We’ve always taken comfort in knowing we’re living here together, that we’re not alone. That we can hunker down and shelter-in-place because I’m doing it for you and you’re doing it for me.
What am I sheltering for? Hope. The world we will enter again, after our forced absence, after baking umpteen loaves of bread, after homeschooling our kids, after waving at our grandchildren through the window, after standing six feet or more from hugs, will be different. I can accept that. Still, my hope comes from seeing the skunk cabbage come up again, from watching the sandhills fly in formation over my fishcamp. There the world goes again and so must I.

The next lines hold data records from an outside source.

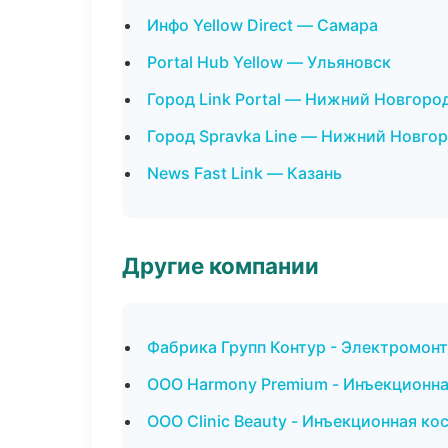
Инфо Yellow Direct — Самара
Portal Hub Yellow — Ульяновск
Город Link Portal — Нижний Новгоро
Город Spravka Line — Нижний Новго
News Fast Link — Казань
Другие компании
Фабрика Групп Контур - Электромонт
ООО Harmony Premium - Инъекционна
ООО Clinic Beauty - Инъекционная ко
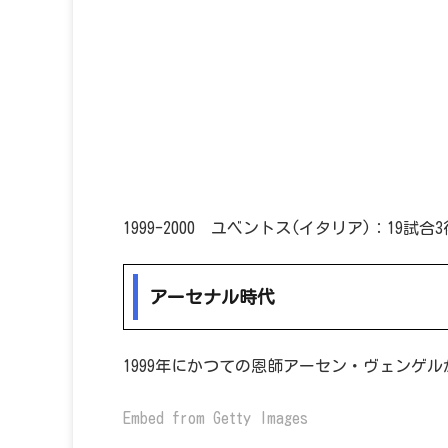
1999-2000 ユベントス(イタリア)：19試合
アーセナル時代
1999年にかつての恩師アーセン・ヴェンゲ
Embed from Getty Images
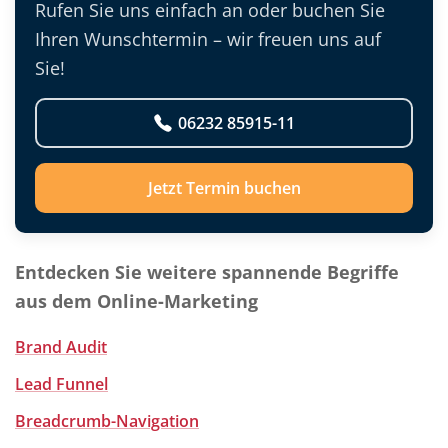
Rufen Sie uns einfach an oder buchen Sie
Ihren Wunschtermin – wir freuen uns auf
Sie!
06232 85915-11
Jetzt Termin buchen
Entdecken Sie weitere spannende Begriffe
aus dem Online-Marketing
Brand Audit
Lead Funnel
Breadcrumb-Navigation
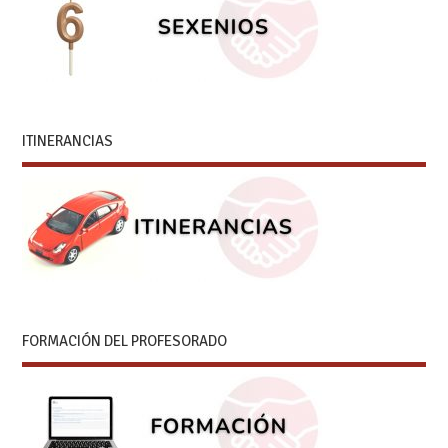
ITINERANCIAS
FORMACIÓN DEL PROFESORADO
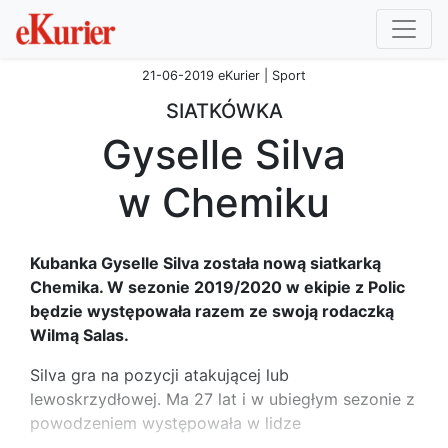
21-06-2019 eKurier | Sport
SIATKÓWKA
Gyselle Silva
w Chemiku
Kubanka Gyselle Silva została nową siatkarką
Chemika. W sezonie 2019/2020 w ekipie z Polic
będzie występowała razem ze swoją rodaczką
Wilmą Salas.
Silva gra na pozycji atakującej lub
lewoskrzydłowej. Ma 27 lat i w ubiegłym sezonie z
powodzeniem występowała w lidze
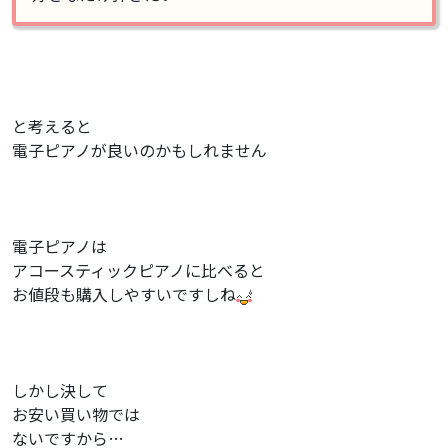
と考えると
電子ピアノが良いのかもしれません
電子ピアノは
アコースティックピアノに比べると
お値段も購入しやすいですしね
しかし決して
お安い買い物では
ないですから…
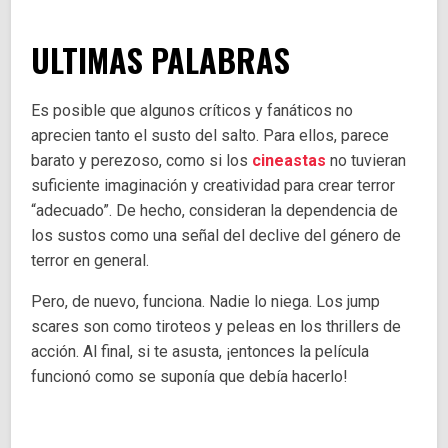
ULTIMAS PALABRAS
Es posible que algunos críticos y fanáticos no
aprecien tanto el susto del salto. Para ellos, parece
barato y perezoso, como si los
cineastas
no tuvieran
suficiente imaginación y creatividad para crear terror
“adecuado”. De hecho, consideran la dependencia de
los sustos como una señal del declive del género de
terror en general.
Pero, de nuevo, funciona. Nadie lo niega. Los jump
scares son como tiroteos y peleas en los thrillers de
acción. Al final, si te asusta, ¡entonces la película
funcionó como se suponía que debía hacerlo!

When I headed out into the wilderness today, I assumed I was going to look for the evidence of spring: buds and shoots, melted ice, critters and birds. But what I was really doing was looking for hope. I needed reassurance. Will I be here in a couple of months? I don’t know. Will my dad or my husband succumb to the virus? Will the virus hurt the people I love in communities all over Alaska. I don’t know.
What I do know is that while I sit here across from my dad in the warm spring sunlight on our deck next to the ocean, sipping immune boosting tea, rolling dice in a game of 10,000 that this is it. It is all we have. There is comfort in the change of seasons, the buds opening on the elderberry bushes, the beach grass sprouting green. And as soon as I return to considering where exactly I want my ashes spread in front of the fishcamp, the first humming bird of the season hovers near my head and gifts the sound of her wingbeats.
• Wrangell writer and artist Vivian Faith Prescott writes “Planet Alaska: Sharing our Stories” with her daughter, Vivian Mork Yéilk’.